Control – tetracycline in suspected human cases to prevent heart damage from endocarditis; erythromycin.
- insect repellent
- ethanol to remove ticks better.
- pasteurise milk.
Animals involved can include sheep, goats, cattle. There is no arthropod vector.
Coxiella burnetii is resistant to desiccation, heat and sunlight.
Stable enough to be acquired by the airborne route.
The lung is the main site so there is usually no rash.
Vets can catch it as well as farmers and abattoir workers.
Mims pp 357, 370-371.
4. (d) Discuss the continuing evolution of the worldwide HIV pandemic and give at least 5 examples of the changing nature of the pandemic.
Many drugs lose antiviral potency with time due to emergence of drug-resistant viruses.
Because of pre-existing host damage and destruction of CD4-T-lymphocytes, AIDS patients cannot mount resistance to infections, and acquire opportunistic pathogens, eg.

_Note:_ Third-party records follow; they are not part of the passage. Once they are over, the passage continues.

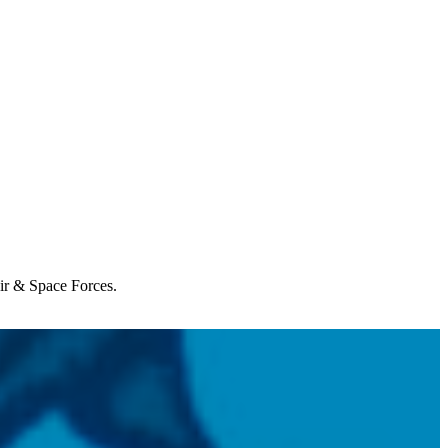
Air & Space Forces.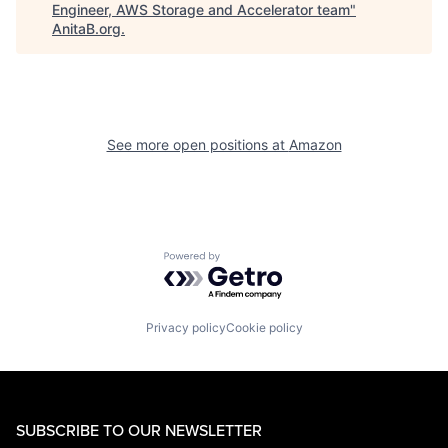
Engineer, AWS Storage and Accelerator team
"
AnitaB.org
.
See more open positions at
Amazon
Powered by Getro.com
Privacy policy
Cookie policy
SUBSCRIBE TO OUR NEWSLETTER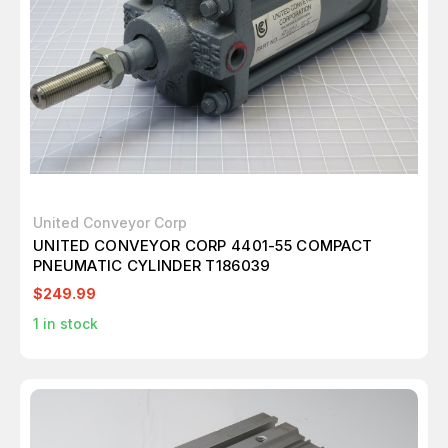
United Conveyor Corp
UNITED CONVEYOR CORP 4401-55 COMPACT
PNEUMATIC CYLINDER T186039
$249.99
1
in stock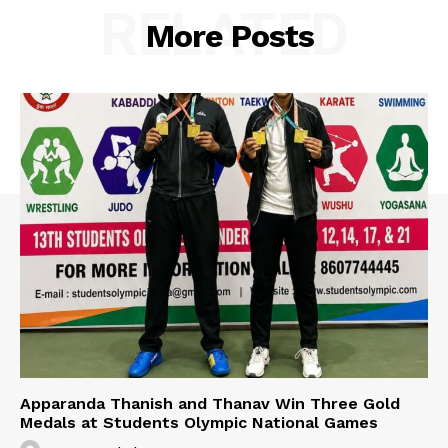
RELATED
More Posts
Apparanda Thanish and Thanav Win Three Gold
Medals at Students Olympic National Games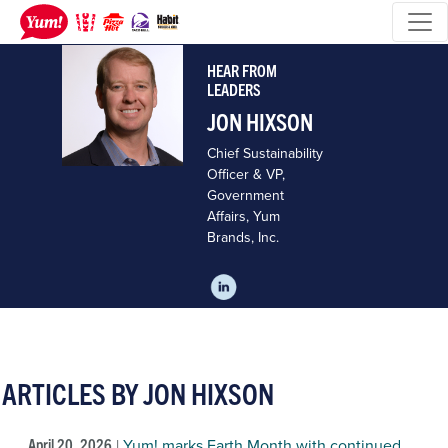
HEAR FROM
LEADERS
JON HIXSON
Chief Sustainability
Officer & VP,
Government
Affairs, Yum
Brands, Inc.
ARTICLES BY JON HIXSON
April 20, 2026
|
Yum! marks Earth Month with continued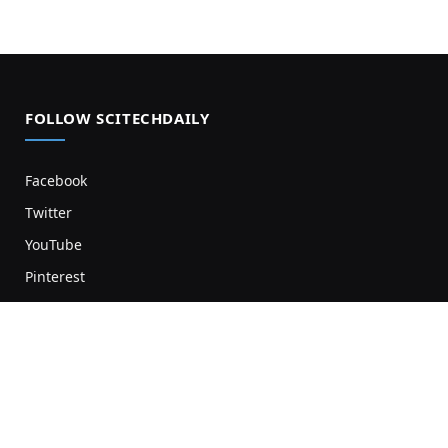
FOLLOW SCITECHDAILY
Facebook
Twitter
YouTube
Pinterest
Newsletter
RSS
SCITECH NEWS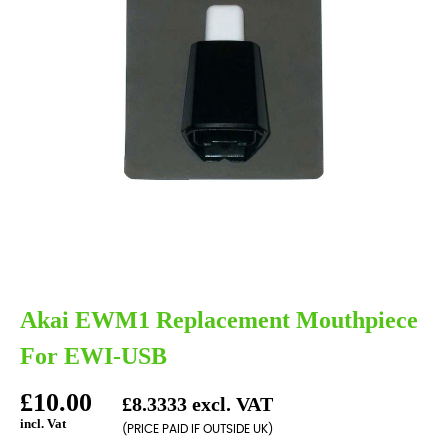
Akai EWM1 Replacement Mouthpiece
For EWI-USB
£10.00
£8.3333 excl. VAT
incl. Vat
(PRICE PAID IF OUTSIDE UK)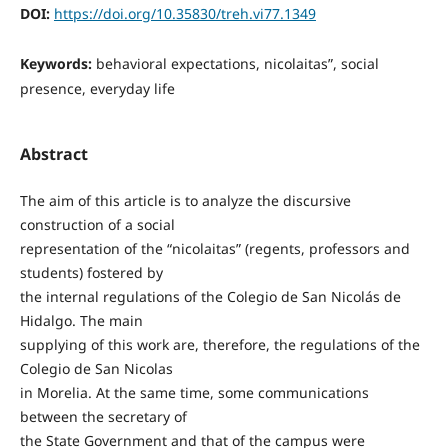
DOI:
https://doi.org/10.35830/treh.vi77.1349
Keywords:
behavioral expectations, nicolaitas”, social
presence, everyday life
Abstract
The aim of this article is to analyze the discursive
construction of a social
representation of the “nicolaitas” (regents, professors and
students) fostered by
the internal regulations of the Colegio de San Nicolás de
Hidalgo. The main
supplying of this work are, therefore, the regulations of the
Colegio de San Nicolas
in Morelia. At the same time, some communications
between the secretary of
the State Government and that of the campus were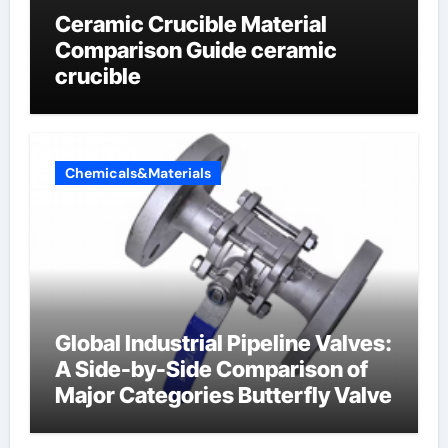
Ceramic Crucible Material
Comparison Guide ceramic
crucible
Chemicals&Materials
Global Industrial Pipeline Valves:
A Side-by-Side Comparison of
Major Categories Butterfly Valve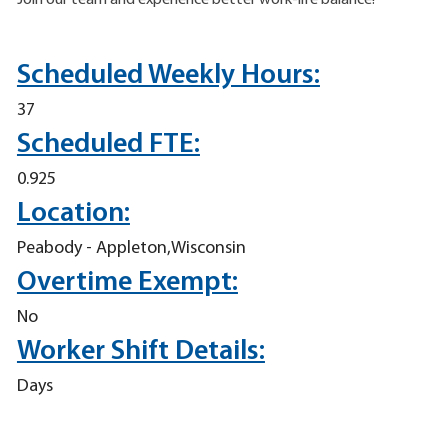
Join our team and experience better work-life balance!
Scheduled Weekly Hours:
37
Scheduled FTE:
0.925
Location:
Peabody - Appleton,Wisconsin
Overtime Exempt:
No
Worker Shift Details:
Days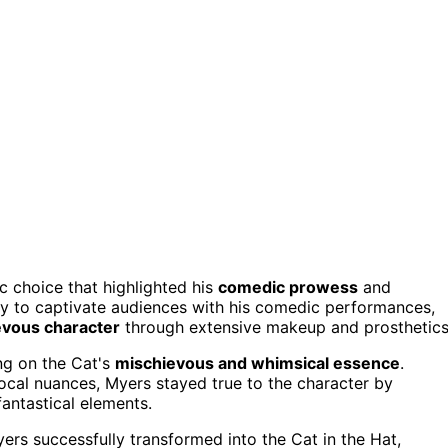
c choice that highlighted his
comedic prowess
and
ity to captivate audiences with his comedic performances,
vous character
through extensive makeup and prosthetics
ng on the Cat's
mischievous and whimsical essence
.
vocal nuances, Myers stayed true to the character by
fantastical elements.
rs successfully transformed into the Cat in the Hat,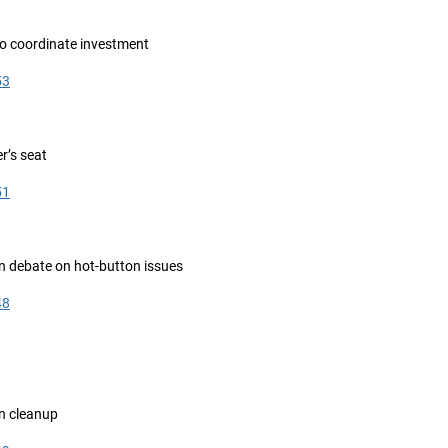
to coordinate investment
53
er’s seat
51
n debate on hot-button issues
48
n cleanup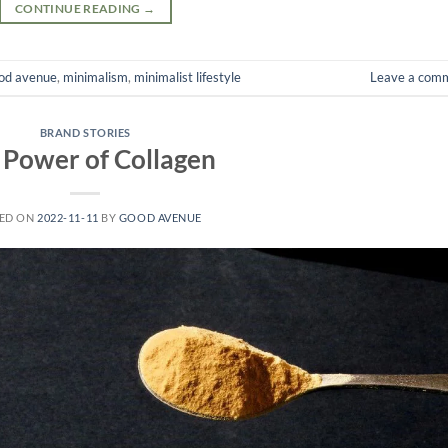
CONTINUE READING
→
od avenue
,
minimalism
,
minimalist lifestyle
Leave a com
BRAND STORIES
 Power of Collagen
ED ON
2022-11-11
BY
GOOD AVENUE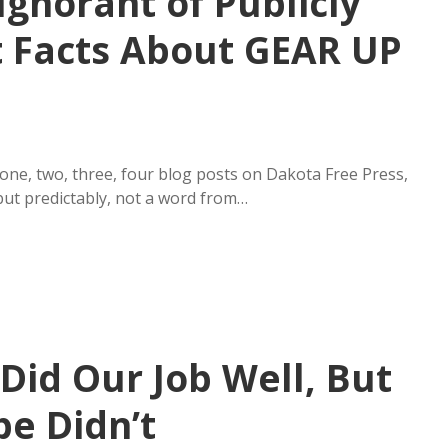
gnorant of Publicly
 Facts About GEAR UP
ne, two, three, four blog posts on Dakota Free Press,
ut predictably, not a word from…
Did Our Job Well, But
e Didn’t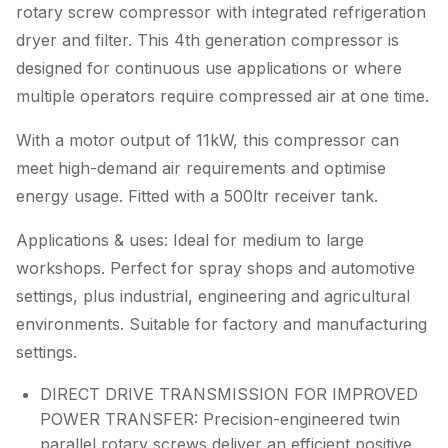
rotary screw compressor with integrated refrigeration
dryer and filter. This 4th generation compressor is
designed for continuous use applications or where
multiple operators require compressed air at one time.
With a motor output of 11kW, this compressor can
meet high-demand air requirements and optimise
energy usage. Fitted with a 500ltr receiver tank.
Applications & uses: Ideal for medium to large
workshops. Perfect for spray shops and automotive
settings, plus industrial, engineering and agricultural
environments. Suitable for factory and manufacturing
settings.
DIRECT DRIVE TRANSMISSION FOR IMPROVED
POWER TRANSFER: Precision-engineered twin
parallel rotary screws deliver an efficient positive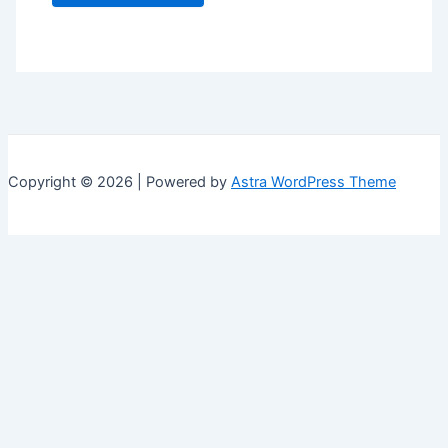
Copyright © 2026 | Powered by
Astra WordPress Theme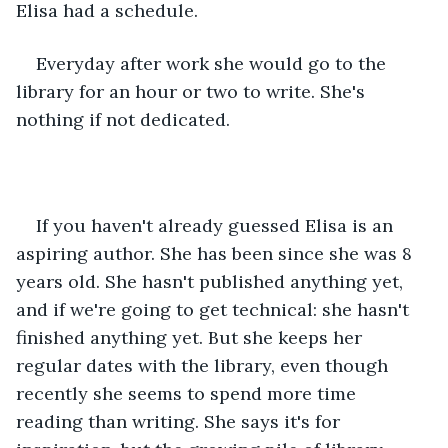
Elisa had a schedule. 
Everyday after work she would go to the 
library for an hour or two to write. She's 
nothing if not dedicated. 
If you haven't already guessed Elisa is an 
aspiring author. She has been since she was 8 
years old. She hasn't published anything yet, 
and if we're going to get technical: she hasn't 
finished anything yet. But she keeps her 
regular dates with the library, even though 
recently she seems to spend more time 
reading than writing. She says it's for 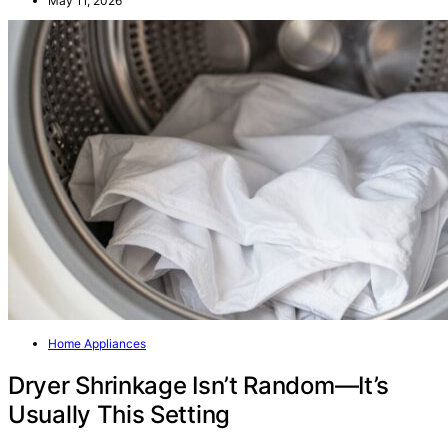
May 11, 2026
Home Appliances
Dryer Shrinkage Isn’t Random—It’s
Usually This Setting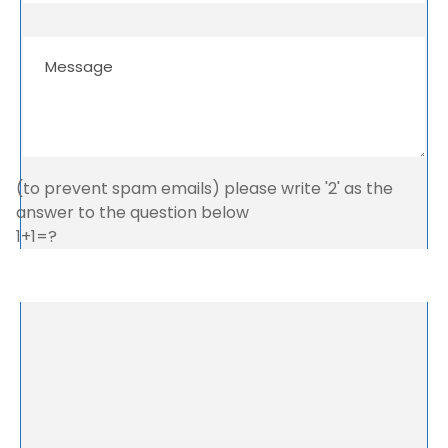
(to prevent spam emails) please write '2' as the
answer to the question below
1+1=?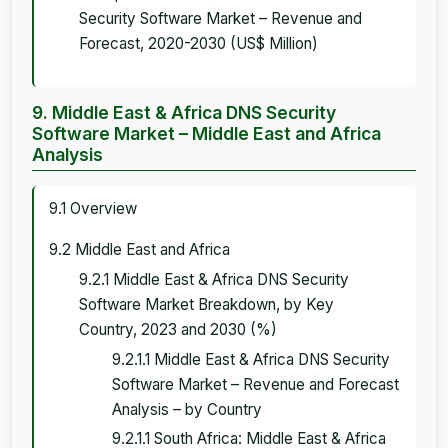
Security Software Market – Revenue and
Forecast, 2020-2030 (US$ Million)
9. Middle East & Africa DNS Security
Software Market – Middle East and Africa
Analysis
9.1 Overview
9.2 Middle East and Africa
9.2.1 Middle East & Africa DNS Security
Software Market Breakdown, by Key
Country, 2023 and 2030 (%)
9.2.1.1 Middle East & Africa DNS Security
Software Market – Revenue and Forecast
Analysis – by Country
9.2.1.1 South Africa: Middle East & Africa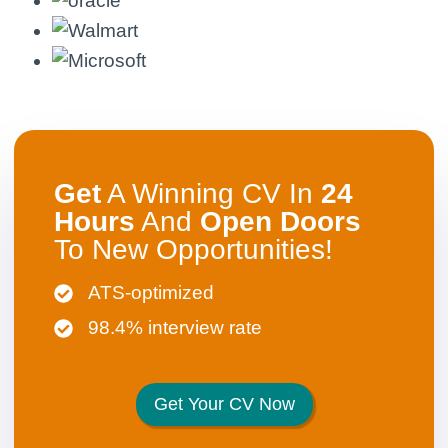
Get
A Winning CV In
24
Hours
And
Open
Doors
To New Opportunities!
ATS-optimized
98.4% interview rate
Get Your CV Now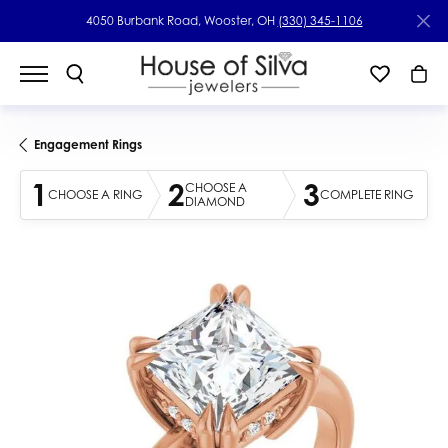
4050 Burbank Road, Wooster, OH
(330) 345-1106
Engagement Rings
1
2
3
CHOOSE A
CHOOSE A RING
COMPLETE RING
DIAMOND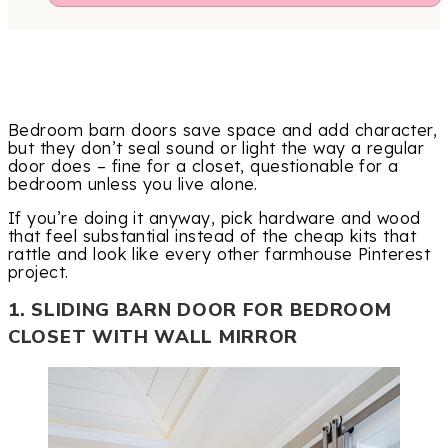
Bedroom barn doors save space and add character,
but they don’t seal sound or light the way a regular
door does – fine for a closet, questionable for a
bedroom unless you live alone.
If you’re doing it anyway, pick hardware and wood
that feel substantial instead of the cheap kits that
rattle and look like every other farmhouse Pinterest
project.
1. SLIDING BARN DOOR FOR BEDROOM
CLOSET WITH WALL MIRROR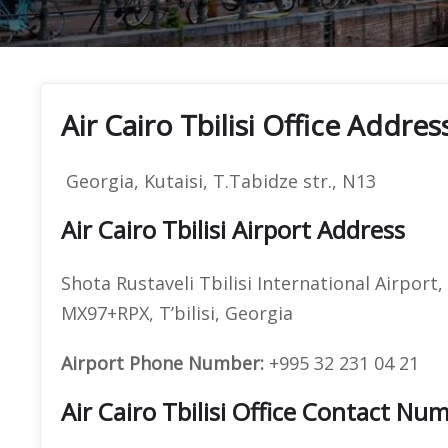
Air Cairo Tbilisi Office Addres
Georgia, Kutaisi, T.Tabidze str., N13
Air Cairo Tbilisi Airport Address
Shota Rustaveli Tbilisi International Airport,
MX97+RPX, T’bilisi, Georgia
Airport Phone Number:
+995 32 231 04 21
Air Cairo Tbilisi Office Contact 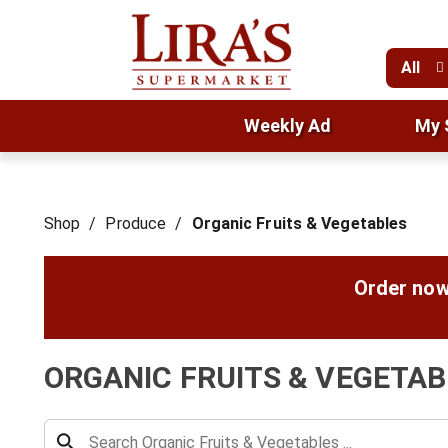
All
Weekly Ad
My 
Shop
/
Produce
/
Organic Fruits & Vegetables
Order now
ORGANIC FRUITS & VEGETAB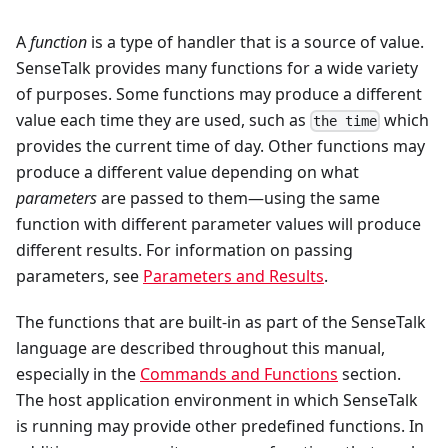
A
function
is a type of handler that is a source of value.
SenseTalk provides many functions for a wide variety
of purposes. Some functions may produce a different
value each time they are used, such as
which
the time
provides the current time of day. Other functions may
produce a different value depending on what
parameters
are passed to them—using the same
function with different parameter values will produce
different results. For information on passing
parameters, see
Parameters and Results
.
The functions that are built-in as part of the SenseTalk
language are described throughout this manual,
especially in the
Commands and Functions
section.
The host application environment in which SenseTalk
is running may provide other predefined functions. In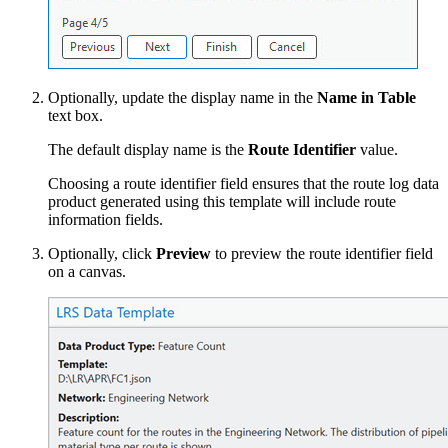
Optionally, update the display name in the
Name in Table
text box.
The default display name is the
Route Identifier
value.
Choosing a route identifier field ensures that the route log data
product generated using this template will include route
information fields.
Optionally, click
Preview
to preview the route identifier field
on a canvas.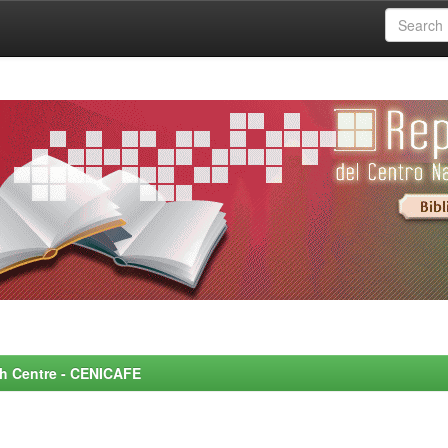
rch Centre - CENICAFE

Kaposi’s sarcoma (HHV-8).
There is loss of humoral and cellular immunity.
Public education and avoidance of high risk behaviour are the major tools.
1. HIV-2 is a related virus to HIV-1 that causes a very mild form of AIDS with a very long latent period. The virus is adapting better to its new host.
2. The risk of contracting HIV from contaminated blood or blood products is now very low.
Sexual promiscuity and group intravenous drug use are the major routes of infection today.
3. 1970s – HIV spread rapidly following socioeconomic upheavals and migrations from Central to East Africa. Female prostitutes and mobile male soldiers.
Spread to Haiti, USA, Europe and Australasia.
1980s – explosive spread of HIV from heterosexual transmission. High infection rates in female sexworkers and intravenous drug users.
4. Next stop China.
5. Incidence of new infections in females now equals males.
9 of 25 million infected so far are female.
5-10 million children will be orphaned.